One of my personal tells for a good read is in its quotability, and I found myself highlighting Twitter-sized passages time and time and time again, bits of knife-edged prose with a deliciously nasty bite. And it's those dozens of thought-prickling passages, all seasoned with the salt of the street, that ultimately make this subtly layered novel a pleasurable read — and re-read. A few choice passages:
“He liked that the retired wiseguys ate there, with their pinkie rings and flannel pants pulled up over their stomachs, primary-colored silk shirts tucked in tight. He loved how they spoke close and cupped each other’s cheeks when they talked.”
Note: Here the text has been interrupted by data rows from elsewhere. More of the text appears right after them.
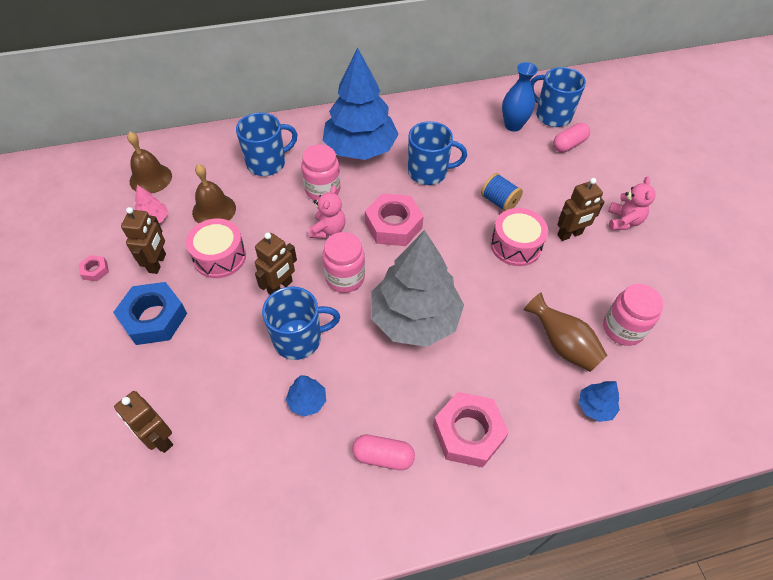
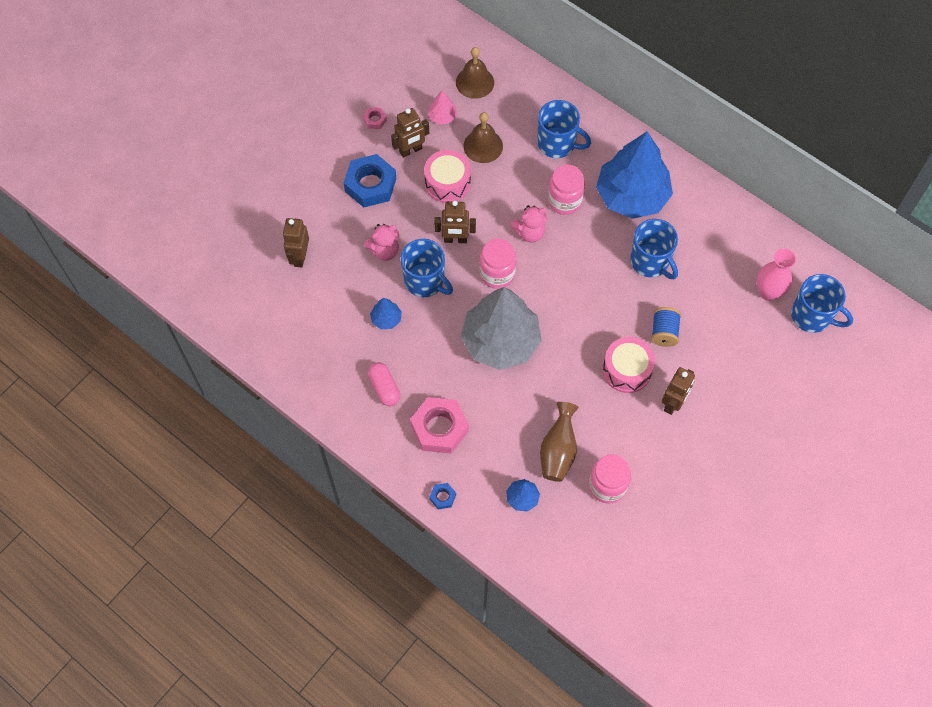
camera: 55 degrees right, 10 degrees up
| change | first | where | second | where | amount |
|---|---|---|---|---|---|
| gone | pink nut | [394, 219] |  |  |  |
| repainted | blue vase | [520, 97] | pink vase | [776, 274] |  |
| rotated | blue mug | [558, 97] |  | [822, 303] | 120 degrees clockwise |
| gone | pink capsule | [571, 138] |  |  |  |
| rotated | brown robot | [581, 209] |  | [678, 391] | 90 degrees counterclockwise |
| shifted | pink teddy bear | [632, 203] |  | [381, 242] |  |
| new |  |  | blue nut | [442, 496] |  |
“Archer stepped out of the ambulance and took a deep breath, enjoying the air on this side of the city. It was a quiet enclave of comfort and leafy sidewalks occupied by midlevel civil servants, cops who doubled their salaries with detail pay, and firefighters who worked second jobs as carpenters and painters and machine shop foremen, all of them married to teachers or human resources reps or nurses. Unwilling to leave the city, they worked themselves to the bone to belong to it. Archer envied them. They’d understood early in life how to make this happen. He’d grasped the concept only recently, and felt his grip loosening.”
“It was the smell of the city as Archer and Julio knew it—stale cigarette butts and worn concrete sidewalks and bus exhaust and the hot dog vendor over by the Empire who steamed the vilest sauerkraut he’d ever encountered.”
“The Dinger itself had many charms. A thatched-hut ceiling over the dining area. The long bar of dark wood that reflected the tin ceiling tiles above, except in the spots where the water rings never quite scrubbed off. The checkerboard white-and-black tile floor. The small parquet dance floor that Lu had never seen anyone dance on. A corner jukebox. The Keno machine above the bar, framed with bubbling electric-orange liquid lights. A buzzy atmosphere charged with clouds of cheap cologne and the sweet tang of fried lo mein noodles.”
“Guinness. Can you stand it? What a f***ing stereotype. A mick and his Guinness. But I love it. You’ve got to love a beer that you have to eat with a fork and knife.”
“Davey McCarthy was as city as city got, was proud of it. He’d been born and raised in the same neighborhood where he now reigned supreme. He pounded beers at Salve Mater tailgates and sipped Christmas whiskey that came in bottles wrapped in blue silk bags. He was loud and slapped backs and cried at Old Yeller replays, just to let everyone know Davey McCarthy was more than just a man’s man, that he had a sensitive side.”
“This city? It’s all there is. I am bound to it, like a black hole. Nothing escapes. Enmity is short-lived here. It has to be. There’s only so many of us. Only so many. A grudge is a luxury.”
“Lu, if you can’t trust a crooked ex-cop, who can you trust?”
“He thought about his son, struggling to breathe in a hospital room in Boston, his heart pumping in a parakeet’s cage of a chest, transparent, his skin like onion paper. Archer could actually see his heart beating. Breathing. Hearts beating. This city beating, a sickness in it, in the air around them. And for what? For another rung, so some people could get forward in a city going nowhere. Everyone protecting themselves, furtive conversations in dark-wooded bars and concrete-block strip clubs and hockey games at the War Memorial designed to nail someone, someone from another tribe in this crumbling industrial village that no one would ever want but was worth almost any price to those who did.”
“We’re janitors,” Julio said. “Got our mops. Slopping this place up, move the misery from one place to another.”